Fed To Decide on Tapering This Week -- To Delay or Not

Outgoing Federal Reserve Chairman Ben Bernanke isn’t getting a free pass in his last few days at the helm of the U.S. central bank.

The policy-setting Federal Open Market Committee (FOMC), which starts two days of meetings on Tuesday and will announce any policy changes at 2 p.m. ET on Wednesday, has a big decision to make on tapering.

Bernanke, as he has throughout his two terms as chair, will play the role of consensus maker, the leader skilled at bringing many disparate voices together into agreement on a broad central policy.

Bernanke is stepping down on Jan. 31 and this is his last policy meeting as Fed chair. Janet Yellen, Bernanke’s longtime second-in-command, is replacing him.

The decision before the FOMC this week is whether or not to continue scaling back the Fed’s bond purchase program known as quantitative easing, or delay tapering for a month or so while awaiting stronger economic data.

In December, the Fed announced it would begin reducing its $85 billion monthly bond purchases by $10 billion each month until the program winds down entirely by the end of this year. At the time, Bernanke took pains to explain that the tapering policy wasn’t written in stone and would be flexible, adapting as necessary to current economic data.

Tapering, Bernanke explained, could be accelerated if the economy seemed to strengthen more than anticipated in the coming months, or slowed if the economy showed renewed signs of struggling.

No Time for Bernanke to Relax

It would have been a much more relaxing meeting for Bernanke this week had the data -- especially in the turbulent U.S. jobs market -- continued to maintain the momentum gained in October and November, when an excess of 200,000 jobs was created each month.

But that wasn’t the case. The December labor market report released earlier this month was surprisingly weak (74,000 new jobs, far below the 196,000 forecast), and that has led to speculation the Fed might hold off for a month on the next round of tapering.

What’s more, stock markets have been reversing course in recent weeks, falling steadily for the first time in years as global markets react to upheaval in many emerging markets and at the same time digesting the loss of billions of Fed-printed dollars.

Both -- or either-- of these factors might compel the Fed to delay tapering at this week’s meeting.

Or not.

Richmond Fed President Jeffrey Lacker said earlier this month that the Fed wasn’t likely to alter its course based on one disappointing jobs report. Lacker said the U.S. would have to undergo “a couple of quarters” of weak data to shift the Fed’s view that the economy is improving.

Many analysts also believe the Fed will stay the course, moving forward with tapering even as emerging economies and U.S. labor and stock markets experience a hiccup.

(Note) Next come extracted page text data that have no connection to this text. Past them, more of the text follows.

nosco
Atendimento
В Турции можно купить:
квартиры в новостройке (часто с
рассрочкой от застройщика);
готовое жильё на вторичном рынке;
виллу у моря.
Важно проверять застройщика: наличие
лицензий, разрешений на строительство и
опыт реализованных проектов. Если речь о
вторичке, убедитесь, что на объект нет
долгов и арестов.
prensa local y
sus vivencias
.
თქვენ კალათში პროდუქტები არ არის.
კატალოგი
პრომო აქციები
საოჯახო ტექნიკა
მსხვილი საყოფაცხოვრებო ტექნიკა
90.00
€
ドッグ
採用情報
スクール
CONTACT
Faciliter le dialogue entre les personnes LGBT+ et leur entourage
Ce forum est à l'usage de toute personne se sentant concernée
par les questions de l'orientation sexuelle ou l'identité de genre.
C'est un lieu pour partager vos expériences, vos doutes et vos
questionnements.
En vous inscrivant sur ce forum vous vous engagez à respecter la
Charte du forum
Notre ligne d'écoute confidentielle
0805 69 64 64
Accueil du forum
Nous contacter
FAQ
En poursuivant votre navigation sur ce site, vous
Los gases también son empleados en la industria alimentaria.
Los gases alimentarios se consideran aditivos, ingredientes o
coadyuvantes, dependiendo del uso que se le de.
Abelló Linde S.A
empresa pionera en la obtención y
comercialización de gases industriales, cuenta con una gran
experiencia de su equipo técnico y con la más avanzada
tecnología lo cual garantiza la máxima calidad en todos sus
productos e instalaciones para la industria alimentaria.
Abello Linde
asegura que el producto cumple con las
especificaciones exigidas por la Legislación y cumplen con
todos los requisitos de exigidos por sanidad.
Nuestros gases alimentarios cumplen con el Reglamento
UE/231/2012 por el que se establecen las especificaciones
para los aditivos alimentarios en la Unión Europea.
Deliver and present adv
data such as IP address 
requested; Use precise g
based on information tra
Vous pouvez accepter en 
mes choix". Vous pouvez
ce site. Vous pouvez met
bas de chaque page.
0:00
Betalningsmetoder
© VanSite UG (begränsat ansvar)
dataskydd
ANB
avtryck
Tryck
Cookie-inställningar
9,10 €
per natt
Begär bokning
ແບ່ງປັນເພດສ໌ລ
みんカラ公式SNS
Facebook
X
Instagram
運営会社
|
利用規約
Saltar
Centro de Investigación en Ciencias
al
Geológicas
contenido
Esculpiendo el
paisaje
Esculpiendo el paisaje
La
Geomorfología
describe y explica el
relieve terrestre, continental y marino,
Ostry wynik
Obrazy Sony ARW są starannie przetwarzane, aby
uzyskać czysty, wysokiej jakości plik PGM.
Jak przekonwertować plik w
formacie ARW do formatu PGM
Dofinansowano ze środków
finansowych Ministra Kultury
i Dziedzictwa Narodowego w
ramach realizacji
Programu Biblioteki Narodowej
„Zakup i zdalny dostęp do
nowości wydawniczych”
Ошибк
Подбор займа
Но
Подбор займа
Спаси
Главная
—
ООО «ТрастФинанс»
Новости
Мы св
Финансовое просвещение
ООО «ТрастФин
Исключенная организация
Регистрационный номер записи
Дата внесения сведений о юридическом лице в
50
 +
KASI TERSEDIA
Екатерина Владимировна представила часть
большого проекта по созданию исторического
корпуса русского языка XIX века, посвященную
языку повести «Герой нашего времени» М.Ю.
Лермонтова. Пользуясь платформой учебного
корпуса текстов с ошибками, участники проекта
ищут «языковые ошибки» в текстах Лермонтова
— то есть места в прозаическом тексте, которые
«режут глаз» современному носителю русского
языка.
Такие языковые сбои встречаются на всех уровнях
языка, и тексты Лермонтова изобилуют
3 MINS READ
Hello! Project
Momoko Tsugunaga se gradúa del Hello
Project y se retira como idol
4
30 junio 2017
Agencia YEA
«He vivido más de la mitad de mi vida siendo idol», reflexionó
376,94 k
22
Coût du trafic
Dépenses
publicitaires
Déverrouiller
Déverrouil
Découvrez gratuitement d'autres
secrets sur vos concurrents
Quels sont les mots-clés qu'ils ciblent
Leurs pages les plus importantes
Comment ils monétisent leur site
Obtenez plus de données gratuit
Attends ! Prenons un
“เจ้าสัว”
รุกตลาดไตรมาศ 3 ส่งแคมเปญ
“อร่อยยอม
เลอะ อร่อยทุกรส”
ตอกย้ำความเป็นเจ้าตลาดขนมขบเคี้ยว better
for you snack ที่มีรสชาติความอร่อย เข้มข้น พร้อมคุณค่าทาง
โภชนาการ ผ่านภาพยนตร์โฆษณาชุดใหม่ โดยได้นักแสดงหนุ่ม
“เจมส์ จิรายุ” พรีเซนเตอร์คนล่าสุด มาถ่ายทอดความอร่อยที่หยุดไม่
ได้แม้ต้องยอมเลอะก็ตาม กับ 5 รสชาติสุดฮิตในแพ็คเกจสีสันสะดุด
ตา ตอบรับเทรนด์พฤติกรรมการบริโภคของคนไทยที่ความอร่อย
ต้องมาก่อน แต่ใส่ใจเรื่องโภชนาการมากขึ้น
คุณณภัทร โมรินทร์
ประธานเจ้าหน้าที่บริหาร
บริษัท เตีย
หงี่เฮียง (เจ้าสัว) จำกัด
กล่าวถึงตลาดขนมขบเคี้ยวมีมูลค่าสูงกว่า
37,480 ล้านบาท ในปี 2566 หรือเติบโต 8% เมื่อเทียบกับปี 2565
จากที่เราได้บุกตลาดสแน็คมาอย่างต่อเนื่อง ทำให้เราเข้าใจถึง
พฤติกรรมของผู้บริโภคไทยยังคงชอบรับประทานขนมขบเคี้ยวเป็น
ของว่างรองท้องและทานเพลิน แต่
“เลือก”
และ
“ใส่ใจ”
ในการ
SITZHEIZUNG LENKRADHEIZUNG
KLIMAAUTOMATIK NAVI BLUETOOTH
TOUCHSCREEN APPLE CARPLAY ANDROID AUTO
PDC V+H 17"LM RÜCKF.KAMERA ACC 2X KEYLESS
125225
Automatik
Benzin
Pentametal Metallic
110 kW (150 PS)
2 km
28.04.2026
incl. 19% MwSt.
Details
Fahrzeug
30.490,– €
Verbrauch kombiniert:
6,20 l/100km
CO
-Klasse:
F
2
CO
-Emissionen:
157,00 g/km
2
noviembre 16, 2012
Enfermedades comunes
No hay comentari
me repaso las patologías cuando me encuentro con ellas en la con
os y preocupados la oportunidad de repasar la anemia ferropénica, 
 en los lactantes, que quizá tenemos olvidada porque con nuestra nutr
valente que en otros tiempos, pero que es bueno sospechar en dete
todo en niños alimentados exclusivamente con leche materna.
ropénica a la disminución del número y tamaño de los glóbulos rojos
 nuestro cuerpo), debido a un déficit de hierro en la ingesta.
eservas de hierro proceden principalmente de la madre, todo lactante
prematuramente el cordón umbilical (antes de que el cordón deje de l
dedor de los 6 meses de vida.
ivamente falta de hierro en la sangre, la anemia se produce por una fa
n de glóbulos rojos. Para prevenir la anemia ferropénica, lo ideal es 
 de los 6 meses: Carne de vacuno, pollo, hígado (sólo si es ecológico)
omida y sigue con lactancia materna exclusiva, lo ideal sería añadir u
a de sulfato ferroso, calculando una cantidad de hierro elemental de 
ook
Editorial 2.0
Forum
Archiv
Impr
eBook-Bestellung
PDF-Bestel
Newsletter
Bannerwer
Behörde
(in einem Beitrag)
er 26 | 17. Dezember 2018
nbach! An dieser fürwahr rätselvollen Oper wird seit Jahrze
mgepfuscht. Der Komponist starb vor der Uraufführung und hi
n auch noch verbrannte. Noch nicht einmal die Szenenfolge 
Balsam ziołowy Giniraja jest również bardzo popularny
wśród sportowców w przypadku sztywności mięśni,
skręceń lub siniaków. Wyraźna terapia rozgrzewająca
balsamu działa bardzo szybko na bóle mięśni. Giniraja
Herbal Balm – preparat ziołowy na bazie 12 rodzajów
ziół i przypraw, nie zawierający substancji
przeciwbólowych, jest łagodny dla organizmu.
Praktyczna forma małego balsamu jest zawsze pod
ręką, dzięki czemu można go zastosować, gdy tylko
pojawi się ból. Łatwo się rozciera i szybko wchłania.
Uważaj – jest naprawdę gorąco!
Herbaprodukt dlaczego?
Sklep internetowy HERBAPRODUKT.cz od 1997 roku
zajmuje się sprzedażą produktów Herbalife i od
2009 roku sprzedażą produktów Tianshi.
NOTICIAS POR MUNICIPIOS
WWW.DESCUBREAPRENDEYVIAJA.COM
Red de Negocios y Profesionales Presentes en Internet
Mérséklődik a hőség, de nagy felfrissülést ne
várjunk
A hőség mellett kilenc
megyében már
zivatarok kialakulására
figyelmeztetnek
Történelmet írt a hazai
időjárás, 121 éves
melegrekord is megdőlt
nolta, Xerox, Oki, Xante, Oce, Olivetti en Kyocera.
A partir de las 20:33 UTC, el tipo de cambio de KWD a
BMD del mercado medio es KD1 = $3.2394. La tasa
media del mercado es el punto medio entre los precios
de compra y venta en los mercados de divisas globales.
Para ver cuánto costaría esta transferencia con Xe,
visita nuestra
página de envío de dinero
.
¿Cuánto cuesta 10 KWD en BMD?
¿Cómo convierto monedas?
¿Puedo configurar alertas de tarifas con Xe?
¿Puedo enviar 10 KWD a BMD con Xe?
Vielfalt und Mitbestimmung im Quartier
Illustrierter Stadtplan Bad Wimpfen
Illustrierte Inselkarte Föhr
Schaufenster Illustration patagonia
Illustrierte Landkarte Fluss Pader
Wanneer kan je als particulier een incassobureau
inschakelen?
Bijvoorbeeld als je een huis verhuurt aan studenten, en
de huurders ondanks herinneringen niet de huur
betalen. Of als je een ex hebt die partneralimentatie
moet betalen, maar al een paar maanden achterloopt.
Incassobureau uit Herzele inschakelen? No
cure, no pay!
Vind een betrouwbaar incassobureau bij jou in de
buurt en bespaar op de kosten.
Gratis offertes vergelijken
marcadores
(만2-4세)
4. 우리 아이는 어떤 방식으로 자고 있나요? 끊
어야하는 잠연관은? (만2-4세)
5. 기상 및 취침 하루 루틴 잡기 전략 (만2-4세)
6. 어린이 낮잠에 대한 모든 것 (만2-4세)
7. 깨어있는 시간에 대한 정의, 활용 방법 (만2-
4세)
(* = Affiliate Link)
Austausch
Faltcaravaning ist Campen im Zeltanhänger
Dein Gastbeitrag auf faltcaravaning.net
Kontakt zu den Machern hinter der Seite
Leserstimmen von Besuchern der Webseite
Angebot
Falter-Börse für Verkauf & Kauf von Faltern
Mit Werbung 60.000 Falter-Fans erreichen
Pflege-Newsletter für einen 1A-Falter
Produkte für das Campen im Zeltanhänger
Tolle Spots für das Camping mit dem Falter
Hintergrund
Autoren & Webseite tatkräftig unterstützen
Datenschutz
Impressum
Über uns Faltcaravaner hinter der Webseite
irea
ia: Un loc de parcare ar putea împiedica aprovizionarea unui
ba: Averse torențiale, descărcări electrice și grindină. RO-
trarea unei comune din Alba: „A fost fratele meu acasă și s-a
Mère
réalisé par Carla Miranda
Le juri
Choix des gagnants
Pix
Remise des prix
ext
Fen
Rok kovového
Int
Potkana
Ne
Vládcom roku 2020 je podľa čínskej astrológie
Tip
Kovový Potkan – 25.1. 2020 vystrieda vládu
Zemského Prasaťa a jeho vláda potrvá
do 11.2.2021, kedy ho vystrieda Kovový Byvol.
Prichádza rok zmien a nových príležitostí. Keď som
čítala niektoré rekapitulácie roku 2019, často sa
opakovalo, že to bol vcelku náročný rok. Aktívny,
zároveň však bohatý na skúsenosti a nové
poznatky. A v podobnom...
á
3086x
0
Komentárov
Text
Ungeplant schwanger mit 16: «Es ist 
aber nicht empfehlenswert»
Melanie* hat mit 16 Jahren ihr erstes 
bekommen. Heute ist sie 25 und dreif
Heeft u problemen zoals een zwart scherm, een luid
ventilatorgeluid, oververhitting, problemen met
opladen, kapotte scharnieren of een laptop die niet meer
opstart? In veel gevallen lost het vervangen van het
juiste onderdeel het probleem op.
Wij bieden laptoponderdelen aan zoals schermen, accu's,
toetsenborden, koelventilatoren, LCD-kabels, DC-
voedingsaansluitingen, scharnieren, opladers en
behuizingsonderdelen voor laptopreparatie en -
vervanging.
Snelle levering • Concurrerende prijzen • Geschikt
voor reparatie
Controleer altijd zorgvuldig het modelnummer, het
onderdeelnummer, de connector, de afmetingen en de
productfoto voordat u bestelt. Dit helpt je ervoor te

“While recent stock market declines may give the committee some pause for thought, they are likely to continue to reduce these purchases, probably to a pace of $65 billion per month, as a combination of a fast-falling unemployment rate and moderate economic growth make today’s extremely accommodative stance seem ever more inappropriate,” said David Kelly, chief global strategist JPMorgan Funds.

It’s true that, despite the weak jobs growth in December, the unemployment rate fell to 6.7% from 7% a month earlier. The jobless rate is now at its lowest level in five years.

Tapering Praised for Flexibility

But Fed policy makers are acutely aware that the rate isn’t necessarily falling for the right reasons -- robust job growth. Instead it’s falling because hundreds of thousands of Americans are leaving the workforce each month, many out of frustration that they can’t find a job. When people leave the workforce they are no longer counted by the government as unemployed, which helps drive down the headline unemployment rate.

Indeed, the plight of the long-term unemployed (or those out of work for 27-weeks or more) has pushed to the top of the national agenda. The issue will reportedly be a central theme of President Obama’s State of the Union address on Tuesday night.

In any case, the Fed’s tapering strategy has been widely praised precisely for its flexibility. The two previous bond purchase programs initiated by the Fed in the wake of the 2008 financial crisis ended suddenly, which proved jarring to markets. The whole idea of tapering is to ease the markets back to normalcy while not pulling the plug on stimulus too soon. For that reason the Fed is widely expected to allow the gradual scaling back to continue this month.

The Fed has been known to pull some surprises, though.

FOMC members are also expected to stress that the tapering policy is not tied to a separate but related policy that has kept interest rates at near-zero since December of 2008. In other words, just because the Fed has begun scaling back its easy money policies, that doesn’t mean short-term interest rates will be raised any time soon. To the contrary, the Fed has said it expects to keep the key fed funds rate at near-zero until “well past” it hits 6.5%, a target threshold set months ago as a barometer of when the economy might be able to stand on its own again.